Poursuivez, s'il vous plaît, le texte sur l'inconduite des cadres et la réputation des entreprises à la suite de sa dernière ligne.

═══ Texte de la page

Sexe, mensonges et réputation des entreprises

Les recherches montrent que les entreprises perdent des sommes considérables à court et à long terme lorsque des arrestations, des tromperies ou des liaisons extraconjugales de PDG et d’autres cadres supérieurs sont rendues publiques.

Les chercheurs ont analysé 219 cas d’actes condamnables commis par des cadres pour mieux comprendre l’incidence sur l’entreprise de cette inconduite dans leur vie personnelle.

PRINCIPALES CONCLUSIONS

  • Dans les trois jours suivant la divulgation de l’inconduite d’un cadre, les actionnaires de l’entreprise subissent des pertes moyennes de 226 millions de dollars.
  • Durant les 12 mois subséquents, le cours des actions des sociétés employant les cadres accusés se replie de 11 à 14 %.
  • Les entreprises des cadres ayant commis des écarts de conduite affichent des performances médiocres au cours de l’année de la divulgation de ces incartades. Ces entreprises sont également plus susceptibles :
    • de manipuler les résultats;
    • d’être poursuivies en justice par les actionnaires;
    • d’être accusées de fraude par les autorités publiques.

══════
═══ Liste des données

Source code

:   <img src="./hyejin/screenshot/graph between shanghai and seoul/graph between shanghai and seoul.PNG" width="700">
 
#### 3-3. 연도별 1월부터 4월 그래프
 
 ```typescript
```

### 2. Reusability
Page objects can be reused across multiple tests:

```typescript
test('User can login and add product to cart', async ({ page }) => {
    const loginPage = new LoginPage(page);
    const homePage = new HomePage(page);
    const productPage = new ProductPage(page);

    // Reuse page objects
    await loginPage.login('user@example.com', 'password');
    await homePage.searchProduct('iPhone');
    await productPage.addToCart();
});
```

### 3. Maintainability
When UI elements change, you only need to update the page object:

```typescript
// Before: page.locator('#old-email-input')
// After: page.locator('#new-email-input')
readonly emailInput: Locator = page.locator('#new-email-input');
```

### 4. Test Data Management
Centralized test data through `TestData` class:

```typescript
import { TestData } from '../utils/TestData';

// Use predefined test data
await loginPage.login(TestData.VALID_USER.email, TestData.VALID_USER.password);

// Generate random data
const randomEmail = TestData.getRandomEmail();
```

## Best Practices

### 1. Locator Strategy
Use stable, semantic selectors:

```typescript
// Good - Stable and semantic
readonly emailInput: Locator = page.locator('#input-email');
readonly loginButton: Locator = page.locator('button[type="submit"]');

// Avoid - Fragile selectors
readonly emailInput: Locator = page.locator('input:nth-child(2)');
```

══════

> **Réponse**
  • Les écarts de nature sexuelle, bien qu’ils soient nombreux, ne sont pas les plus préjudiciables pour les sociétés. Les actionnaires réagissent plus négativement à la malhonnêteté et se préoccupent davantage de la capacité du cadre à assumer ses fonctions.
  • Les recherches indiquent que les sociétés peuvent prévenir les écarts de conduite de leurs cadres en améliorant leurs structures de gouvernance. En effet, ces incartades sont moins fréquentes dans les entreprises dont le conseil d’administration a plus de pouvoir et exerce un contrôle plus rigoureux.